__PROVIDED PASSAGE__
The up-and-comers

Actor Billy Muñoz at Jump-Start Performance Company. Executive Director Steve Bailey says Muñoz shows promise on stage and in the lighting box. (Photos by Mark Greenberg)

New talent grows in the bright lights of San Antonio's theaters

Though San Antonio is infamous for losing its homegrown theater talent to the bright lights of the big city (or, frankly, anywhere they can actually make a living), the good news is that there's always young new young talent coming up. Here are just a few of the folks local producers and directors are talking about this season:

Laurie Clayton, 26, has recently had the sort of "overnight" success people like to joke about, because it isn't really "overnight" at all. Clayton has been singing and dancing since she could walk, started classes at age 4, and began training with Josephine Theatre's Showstoppers at the age of 12. She estimates she's been in more than 30 shows at the Josephine. "That's where I grew up," she says. "Grease, West Side Story, Tommy, 42nd Street, Smoky Joe's Café ... I can't even remember all the shows I've been in there."

While she's been known to folks "in the biz" for some time ("Four major musical talents recommended her to me before I even met her," says Frank Latson, artistic director of San Pedro Playhouse), Clayton recently landed her first lead, the notoriously difficult role of Sally Bowles in Cabaret. To say she was a critical and popular hit is putting it mildly.

"She came in without a real sense of how immense her talent is," says Latson. "She just knocked us back with her voice, and then was an amazing dancer as well." Clayton credits Showstopper's emphasis on creating well-rounded performers, and her talented fellow Cabaret cast members, for much of her success in the role. Says Latson, "It's that kind of humility that makes her such a gem."

Though San Antonio is infamous for losing its homegrown theater talent to the bright lights of the big city, the good news is that there's always young new young talent coming up.
Clayton, who calls herself a "belter" ("A small package with a really big voice!") will finish her third season at Fiesta Texas this November. "It's not a year-round job," she says, "and I like that because it gives us the time and opportunity to do things in the community." Clayton, who graduated from the University of the Incarnate Word with a marketing degree, would like to be self-employed with a schedule that will allow her to continue performing.

__REQUIRED ACTION A__
Using the article on San Antonio theater talent, decide whether each statement agrees with it, and answer yes or no for each, quoting the deciding words: (i) Clayton began training with Josephine Theatre's Showstoppers at age 12; (ii) Clayton graduated from the University of the Incarnate Word with a theater degree; (iii) the role of Sally Bowles in Cabaret was Clayton's first lead.
__REQUIRED ACTION B__
Summarize the article on San Antonio theater talent in two sentences.
__REQUIRED ACTION C__
Answer these questions from the article on San Antonio theater talent:
(i) Who is the executive director of Jump-Start Performance Company?
(ii) In how many shows at the Josephine does Clayton estimate she has performed?
(iii) When will Clayton finish her third season at Fiesta Texas?
The source data that follows is not needed for any of the work on the text.

[Source data]
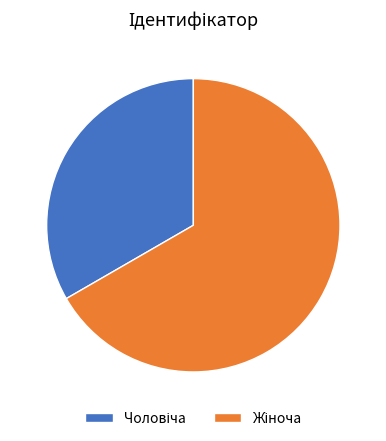

Is there a majority slice in this chart?

Yes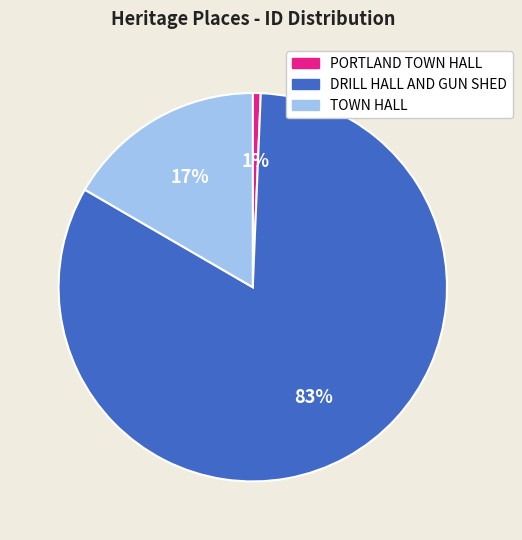

Which has a higher value, DRILL HALL AND GUN SHED or TOWN HALL?

DRILL HALL AND GUN SHED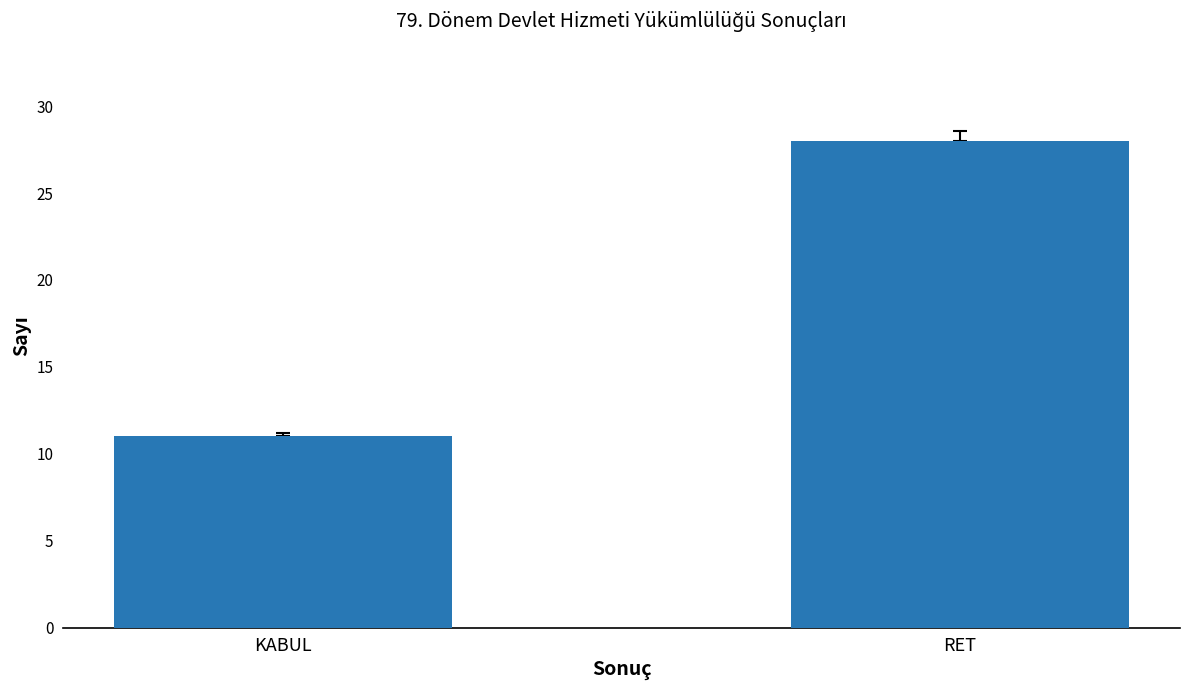

Reading left to right, extract all data points from this chart.

11	28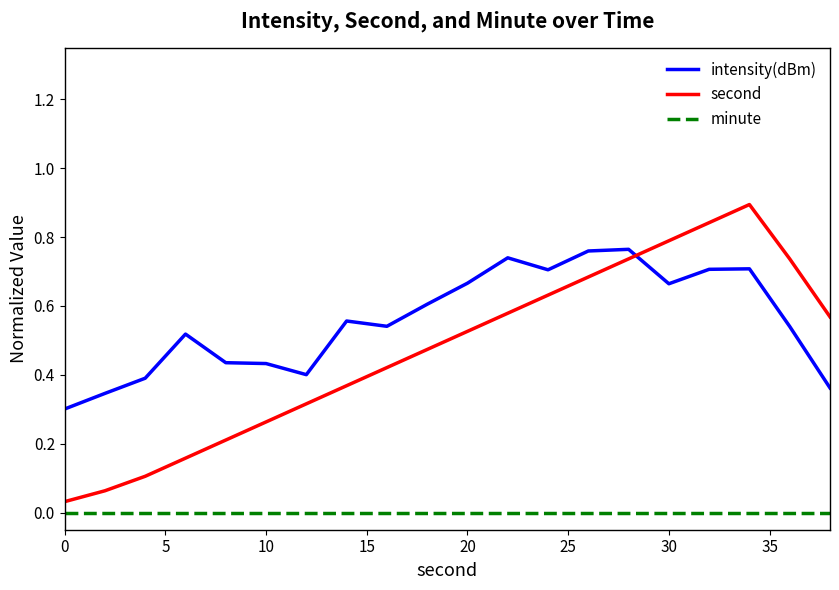

True or false: minute and second cross at least once.

False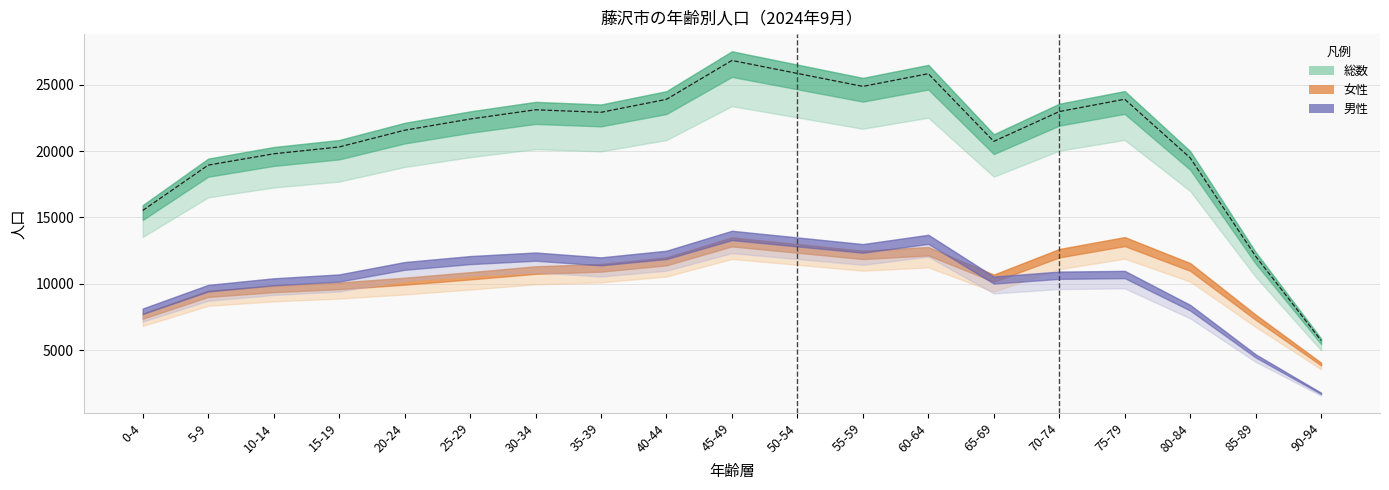

Where does the male series first go above 10985?

20-24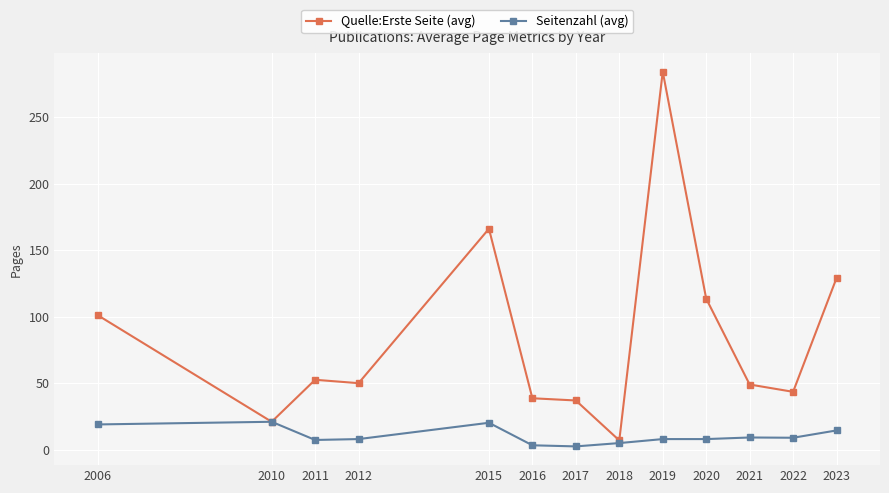

Where is the first local minimum for Quelle:Erste Seite (avg)?

2010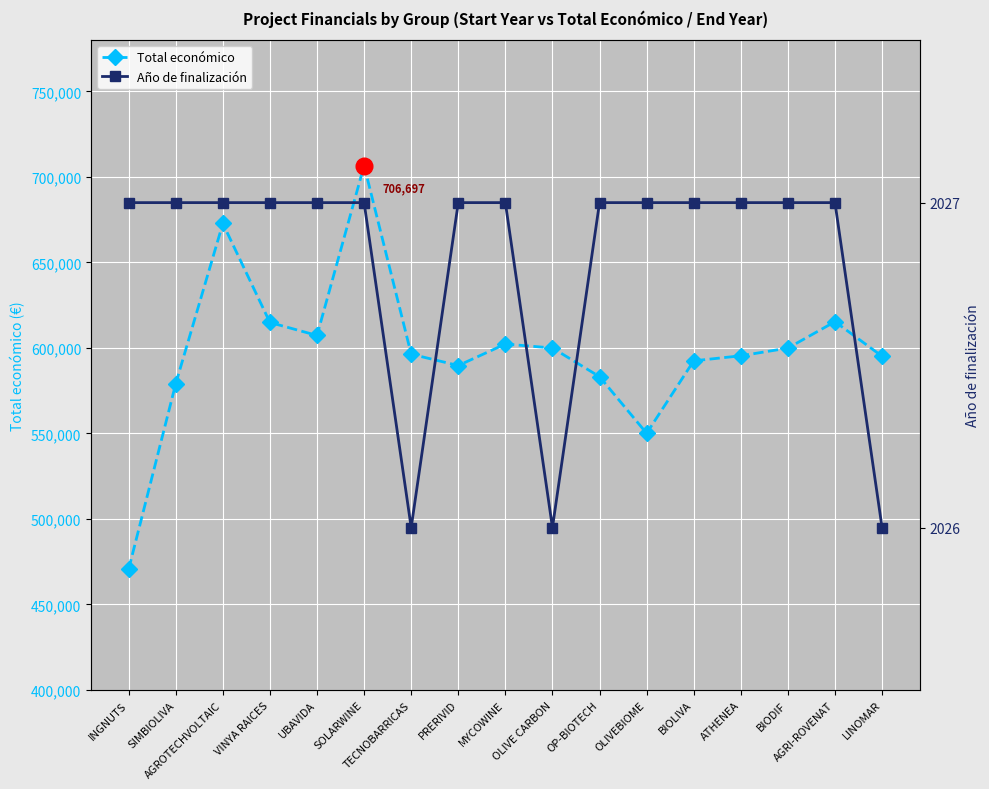

How many values in the Año de finalización series are below 2027?

3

__ANSWER BOX A__
(i) Yes: "began training with Josephine Theatre's Showstoppers at the age of 12"
(ii) No: "graduated from the University of the Incarnate Word with a marketing degree"
(iii) Yes: "Clayton recently landed her first lead, the notoriously difficult role of Sally Bowles in Cabaret"

__ANSWER BOX B__
The article observes that although San Antonio often loses its homegrown theater talent, young new talent keeps coming up, and it profiles Laurie Clayton, 26, who estimates she has been in more than 30 shows at the Josephine and was a critical and popular hit in her first lead as Sally Bowles in Cabaret. San Pedro Playhouse artistic director Frank Latson praises her voice, her dancing and her humility, and Clayton, who will finish her third season at Fiesta Texas this November, would like to be self-employed with a schedule that allows her to keep performing.

__ANSWER BOX C__
(i) Steve Bailey
(ii) More than 30
(iii) This November